Some claim that this resulted in Optus re-selling copper-based internet to customers who had its HFC cable running past their doors – because re-selling cut-price ADSL was more profitable. That is perverse.

Further, the calculation method the ACCC used prior to 2010 did not consider Telstra's need to make a return on its investments – only what would allow the access-seekers in. So nobody invested anywhere near as much as was required to meet demand.

So where does that leave the Turnbull model? Unfortunately, in limbo.

Turnbull still needs to negotiate with Telstra to buy the copper for the FTTN network - Telstra has indicated that will essentially be the same figure Conroy negotiated for it to leave the copper lying idle in the ground.

He then oversees the building of a massive network that, as it is rolled out, is already facing competition from wireless and the TPG play.

Worst of all, Telstra, soon to be a retail-only player, will be the most cashed-up RSP in the country thanks to all those tax dollars it gets for selling its high-maintenance copper lines.

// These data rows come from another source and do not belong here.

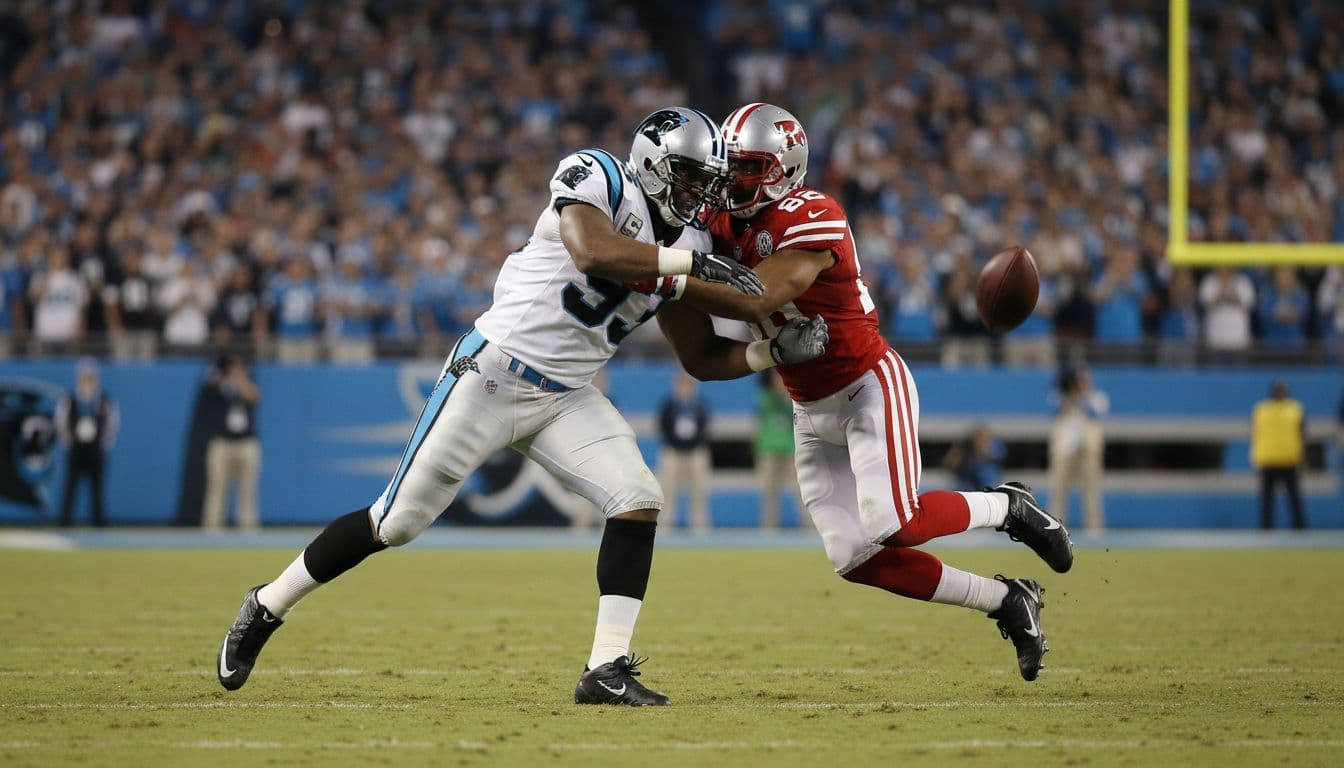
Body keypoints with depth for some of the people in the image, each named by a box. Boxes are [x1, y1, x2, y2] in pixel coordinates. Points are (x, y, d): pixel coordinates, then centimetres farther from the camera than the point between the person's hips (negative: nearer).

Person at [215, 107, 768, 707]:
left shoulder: (687, 242, 8)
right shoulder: (598, 179, -13)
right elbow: (592, 253, -33)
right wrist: (692, 263, -30)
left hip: (567, 398, 6)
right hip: (492, 378, -6)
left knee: (639, 500, -15)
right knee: (397, 521, 1)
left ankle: (606, 670, -11)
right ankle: (266, 608, 20)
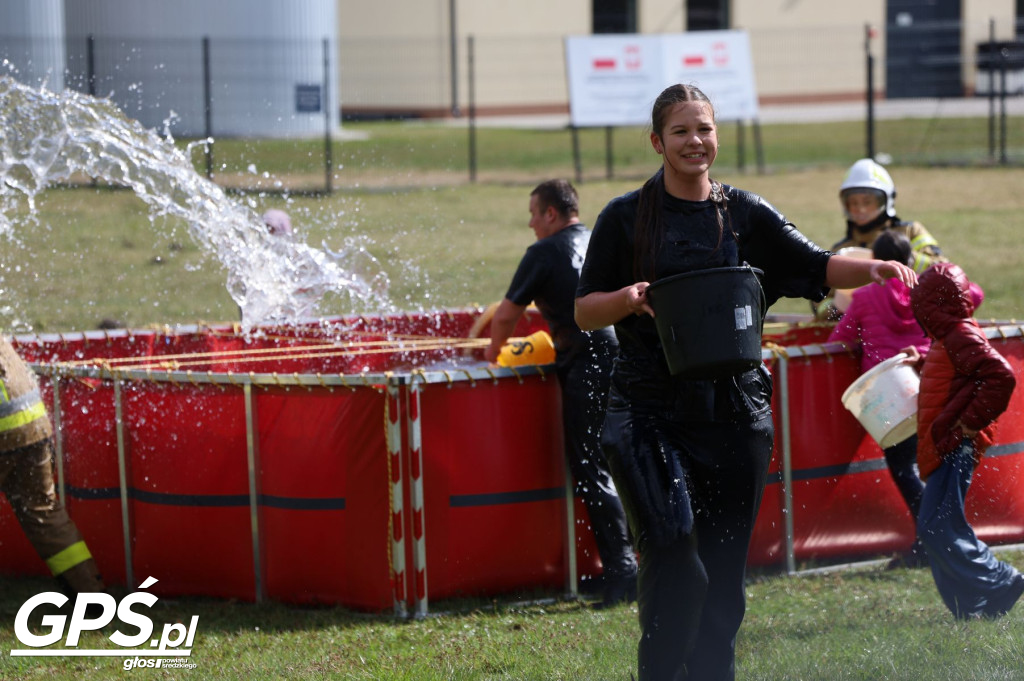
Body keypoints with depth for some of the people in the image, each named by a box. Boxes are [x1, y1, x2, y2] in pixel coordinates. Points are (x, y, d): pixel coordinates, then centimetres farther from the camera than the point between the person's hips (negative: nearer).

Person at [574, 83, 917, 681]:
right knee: (675, 565, -20)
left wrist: (870, 269, -14)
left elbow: (816, 266, 5)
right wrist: (626, 299, -15)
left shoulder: (745, 214, 8)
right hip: (652, 412, -3)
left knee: (724, 573, 6)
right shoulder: (626, 218, 3)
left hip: (733, 412, 3)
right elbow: (585, 312, 6)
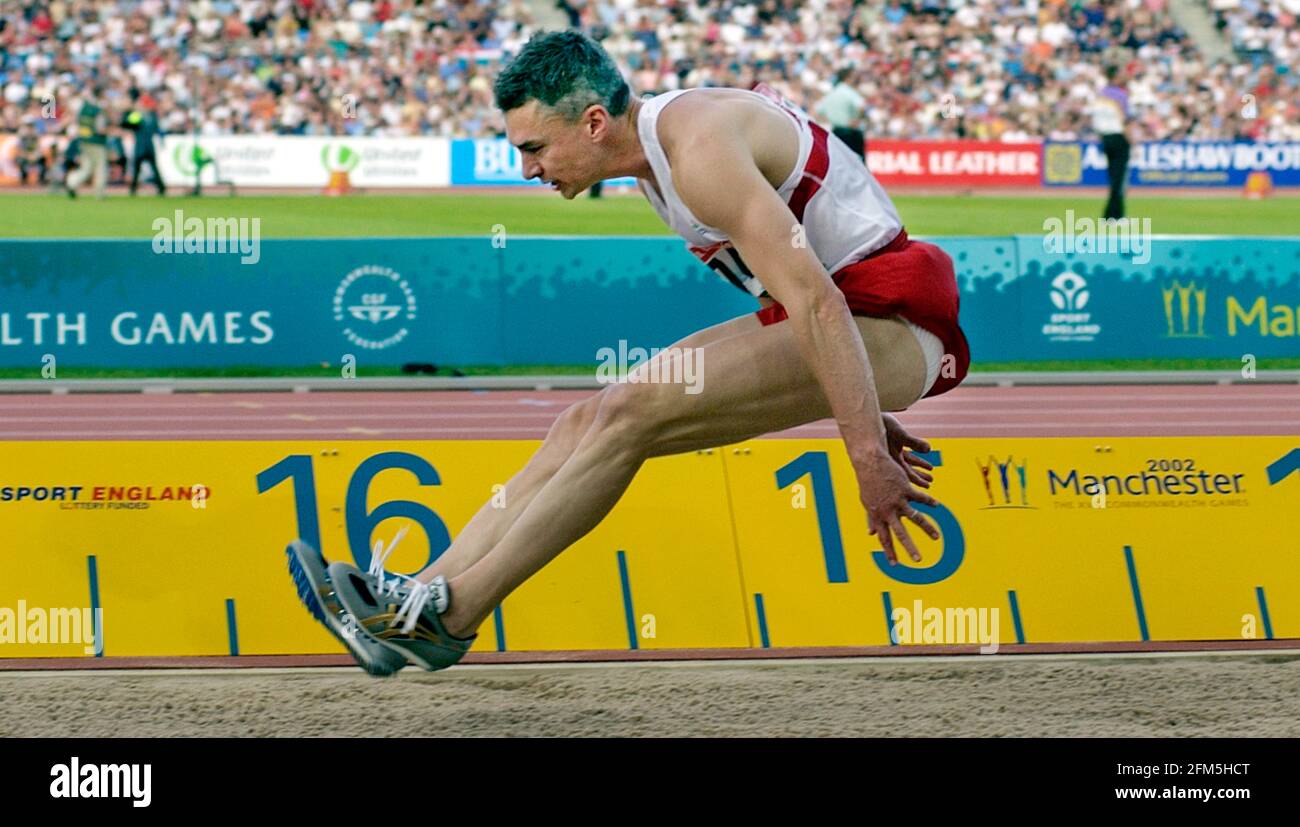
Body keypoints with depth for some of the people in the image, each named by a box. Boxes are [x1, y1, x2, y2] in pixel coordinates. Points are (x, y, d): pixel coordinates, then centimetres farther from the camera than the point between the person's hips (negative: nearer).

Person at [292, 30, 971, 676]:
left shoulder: (700, 152, -22)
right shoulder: (657, 146, 10)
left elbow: (816, 303, -27)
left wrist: (867, 455, -30)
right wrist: (861, 414, 23)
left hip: (886, 320, -10)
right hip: (832, 300, 10)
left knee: (630, 412, -20)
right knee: (584, 424, 1)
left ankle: (452, 613, -16)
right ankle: (423, 592, -2)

Oh, and a dominant wireless player.

Put side-by-side, the Conroy plan is a simpler, more secure investment for taxpayers, whereas Turnbull's plan is more complex, more risky, but a lot cheaper.

The politics of the NBN from 2009 to 2013 was all about painting the NBN as a ‘Roll Royce' stuffed full of tax dollars, and Conroy as the devil driving it.

However, the major risks of ongoing market failure that threaten the Turnbull plan – if they prevent a combination of private and public broadband investment catching up with other developed nations – may leave voters longing for the ‘devil they know'.